Zein Nanoparticles for Controlled Intestinal Drug Release for the Treatment of Gastrointestinal Infections

Plant-based polymers, as nanodrug delivery systems (NDDS), offer many benefits over synthetic ones. Optimizing the interactions of the entrapped drug within the NDDS material, loading capacity, transport behavior, physicochemical transformations, and drug release under realistic physiological conditions is crucial to ensure the appropriate application of NDDS. In this work, NDDS composed of Zein nanoparticles with tuned hydrophobicity were synthesized by nanoprecipitation. Hydrophobicity was modified by increasing or decreasing the -COOH groups or adding succinyl groups. The nanoparticles were loaded with the most used antibiotics, i.e., enrofloxacin, ciprofloxacin, metronidazole, nitrofurantoin, and norfloxacin, to target intestinal infections caused by Escherichia coli and Salmonella typhimurium.
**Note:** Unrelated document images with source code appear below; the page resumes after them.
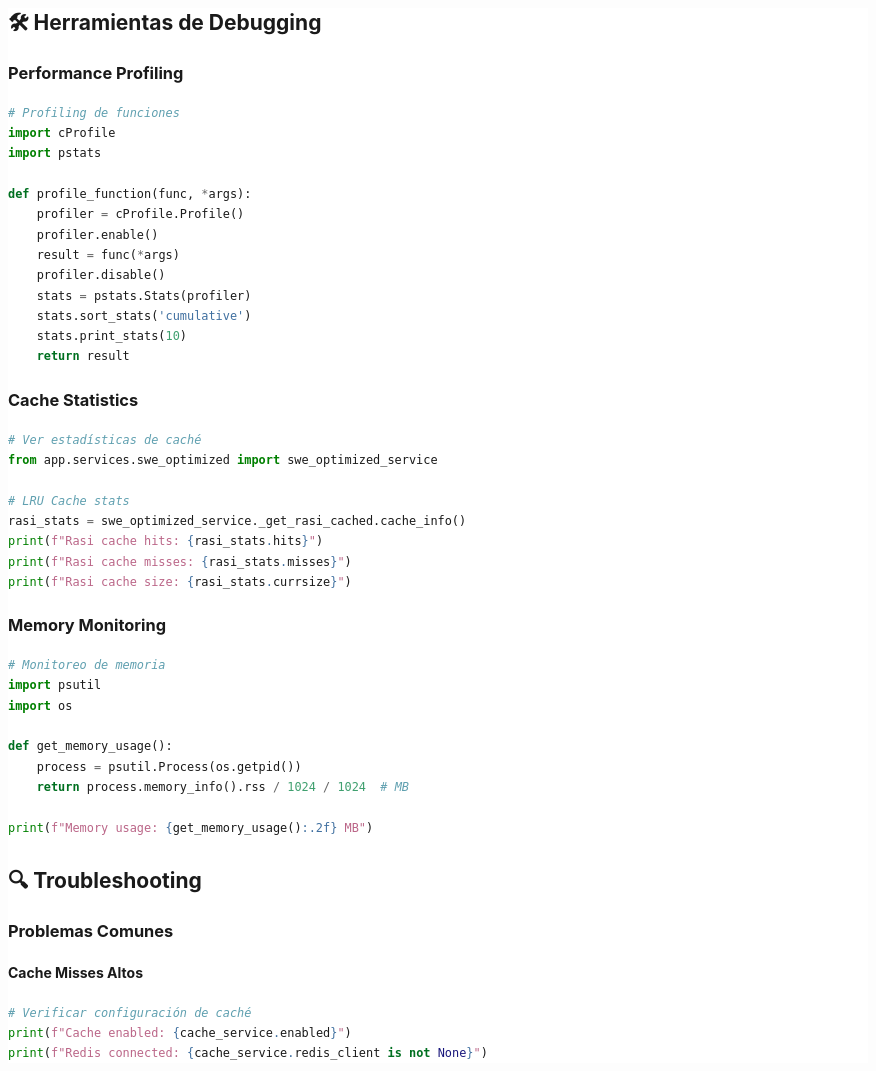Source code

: ## 🛠️ **Herramientas de Debugging**

### **Performance Profiling**
```python
# Profiling de funciones
import cProfile
import pstats

def profile_function(func, *args):
    profiler = cProfile.Profile()
    profiler.enable()
    result = func(*args)
    profiler.disable()
    stats = pstats.Stats(profiler)
    stats.sort_stats('cumulative')
    stats.print_stats(10)
    return result
```

### **Cache Statistics**
```python
# Ver estadísticas de caché
from app.services.swe_optimized import swe_optimized_service

# LRU Cache stats
rasi_stats = swe_optimized_service._get_rasi_cached.cache_info()
print(f"Rasi cache hits: {rasi_stats.hits}")
print(f"Rasi cache misses: {rasi_stats.misses}")
print(f"Rasi cache size: {rasi_stats.currsize}")
```

### **Memory Monitoring**
```python
# Monitoreo de memoria
import psutil
import os

def get_memory_usage():
    process = psutil.Process(os.getpid())
    return process.memory_info().rss / 1024 / 1024  # MB

print(f"Memory usage: {get_memory_usage():.2f} MB")
```

## 🔍 **Troubleshooting**

### **Problemas Comunes**

#### **Cache Misses Altos**
```python
# Verificar configuración de caché
print(f"Cache enabled: {cache_service.enabled}")
print(f"Redis connected: {cache_service.redis_client is not None}")
```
The drug release of the synthesized NDDS was evaluated under simulated gastrointestinal conditions, i.e., simulating mouth, stomach, and intestine conditions. The results showed that more hydrophilic drugs (norfloxacin and nitrofurantoin) exhibited higher release (similar to 75 and similar to 65% respectively) in intestinal conditions where gastrointestinal infections occur. Moreover, adding more carboxylic groups to the nanoparticles played an essential role in controlling the release of the drug in the target treatment site, the intestine. Further investigation of the antimicrobial properties of the NDDS revealed synergistic activity between the Zein nanoparticles (modified and unmodified) and ciprofloxacin, enrofloxacin, or nitrofurantoin against antibiotic-resistant E. coli O157:H7 and S. typhimurium. The antibiotic loaded into Zein nanoparticles improved the bacterial inactivation by lowering the antibiotic concentration (0.13 mg/mL for enrofloxacin and ciprofloxacin and 80 mg/mL for nitrofurantoin) needed to inactivate 90% of both antibiotic-resistant strains. These findings provide insights into the potential of plant-based polymer NDDS for drug delivery and highlight the importance of optimizing the loading capacity and tailoring the chemical structure of the polymer to improve drug delivery in the target tissue and combat antibiotic-resistant microorganisms.